Slice each onion half into half-rings. You don't need to worry about the thickness of the slices as long as you keep in mind that thinner slices will cook faster than thicker ones. Place a large skillet on the stove and add enough extra-virgin olive oil to cover the bottom of the pan. For an added layer of flavor, I like to add butter to the olive oil, but that addition is completely optional. Heat the oil over medium-high temperature, making sure that the pan doesn't get too hot.

How To Caramelize Onions | Taste As You Go

When the oil begins to ripple, add the onions. Stir the onions until they are coated with oil, then season with salt and pepper (see Food Tip #2). Reduce the heat to a medium temperature and continue to stir the onions every so often.
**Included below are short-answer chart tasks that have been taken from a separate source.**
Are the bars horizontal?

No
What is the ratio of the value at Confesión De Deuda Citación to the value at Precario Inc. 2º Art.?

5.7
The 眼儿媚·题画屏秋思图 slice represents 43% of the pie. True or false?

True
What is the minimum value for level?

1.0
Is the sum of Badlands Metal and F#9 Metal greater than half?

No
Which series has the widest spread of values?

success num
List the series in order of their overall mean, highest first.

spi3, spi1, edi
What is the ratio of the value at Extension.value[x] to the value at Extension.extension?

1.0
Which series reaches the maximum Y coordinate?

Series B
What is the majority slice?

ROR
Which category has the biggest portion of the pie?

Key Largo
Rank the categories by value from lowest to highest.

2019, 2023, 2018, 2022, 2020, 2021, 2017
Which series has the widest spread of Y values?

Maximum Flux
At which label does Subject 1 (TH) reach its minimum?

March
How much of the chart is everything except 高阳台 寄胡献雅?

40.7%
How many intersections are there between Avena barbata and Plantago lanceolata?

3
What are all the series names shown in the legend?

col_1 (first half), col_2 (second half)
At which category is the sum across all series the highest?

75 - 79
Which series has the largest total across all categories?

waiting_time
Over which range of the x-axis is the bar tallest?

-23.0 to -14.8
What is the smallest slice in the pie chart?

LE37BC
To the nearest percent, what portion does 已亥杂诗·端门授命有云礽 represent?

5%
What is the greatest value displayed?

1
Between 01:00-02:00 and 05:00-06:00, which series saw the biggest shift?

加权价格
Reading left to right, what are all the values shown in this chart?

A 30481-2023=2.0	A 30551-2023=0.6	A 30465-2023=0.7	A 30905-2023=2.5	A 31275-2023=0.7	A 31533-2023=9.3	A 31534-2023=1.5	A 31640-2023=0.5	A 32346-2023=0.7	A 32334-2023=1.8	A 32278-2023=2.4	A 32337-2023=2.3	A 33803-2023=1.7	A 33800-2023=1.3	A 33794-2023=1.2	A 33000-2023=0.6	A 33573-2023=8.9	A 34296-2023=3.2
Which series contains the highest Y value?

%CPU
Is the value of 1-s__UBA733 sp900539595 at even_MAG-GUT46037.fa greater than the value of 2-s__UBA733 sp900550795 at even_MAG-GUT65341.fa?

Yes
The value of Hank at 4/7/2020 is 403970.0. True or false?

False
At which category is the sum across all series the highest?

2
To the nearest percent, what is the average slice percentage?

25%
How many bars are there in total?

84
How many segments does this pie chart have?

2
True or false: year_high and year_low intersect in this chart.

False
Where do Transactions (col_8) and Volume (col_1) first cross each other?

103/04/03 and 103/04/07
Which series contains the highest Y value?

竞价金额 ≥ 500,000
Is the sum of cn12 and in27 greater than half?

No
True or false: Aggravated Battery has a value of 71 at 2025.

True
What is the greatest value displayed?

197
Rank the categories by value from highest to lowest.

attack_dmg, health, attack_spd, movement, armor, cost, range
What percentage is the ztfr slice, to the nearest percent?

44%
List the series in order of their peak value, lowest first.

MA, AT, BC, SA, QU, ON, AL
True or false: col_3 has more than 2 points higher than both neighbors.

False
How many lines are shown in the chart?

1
How To Caramelize Onions | Taste As You Go

After about a minute, the will start to brown in color and will start sticking a bit to the bottom of the pan. Don't panic! You want this to happen. Continue stirring and watching as the natural sugars are released and as the onions continue to deepen and darken in color.

How To Caramelize Onions | Taste As You Go

It's not unusual to have the onions stick to the bottom of the pan during this process. If you find that to be the case with your onions, you can deglaze the pan by pouring a bit of water (or broth, wine, balsamic vinegar, etc.) into the pan. Stir the onions and scrape the browned bits up off the bottom of the pan. Keep stirring until the onions have been released, allowing all of the added liquid to evaporate.

How To Caramelize Onions | Taste As You Go

Continue in this manner until the onions have reached the color, flavor (taste as you go!), and texture that you desire. Depending on how many onions you are caramelizing, this may take a while, so be patient. For the three onions pictured above, the caramelizing process took about 30 minutes. See how much those onions cooked down?

How To Caramelize Onions | Taste As You Go

Now, there are so many things you can do with caramelized onions (besides eating them directly out of the pan) that it's worth learning how to prepare them. The following recipes represent only a small fraction of possibilities:

Caramelized Onion and Goat Cheese Cornbread
Flatbreads with Goat Cheese, Caramelized Onions, and Basil
Pork Chops with Braised Fennel and Caramelized Onions
Pizza Blanco
Sage and Caramelized Onion Risotto Cups
Savory Pumpkin-Caramelized Onion Muffins

Also, just think how amazing these caramelized onions would be on top of those grilled meats you'll be preparing this Memorial Day Weekend!

Stay tuned to see how I used these caramelized onions! So, what do you do with caramelized onions?

Food Tip #1: Onions reduce in volume quite a bit during the caramelizing process, so I generally allow one medium-sized onion per person.

Food Tip #2: Adding a pinch of salt to the onions will speed up the caramelizing process by drawing out some of the moisture in the onions. That moisture will eventually evaporate during cooking.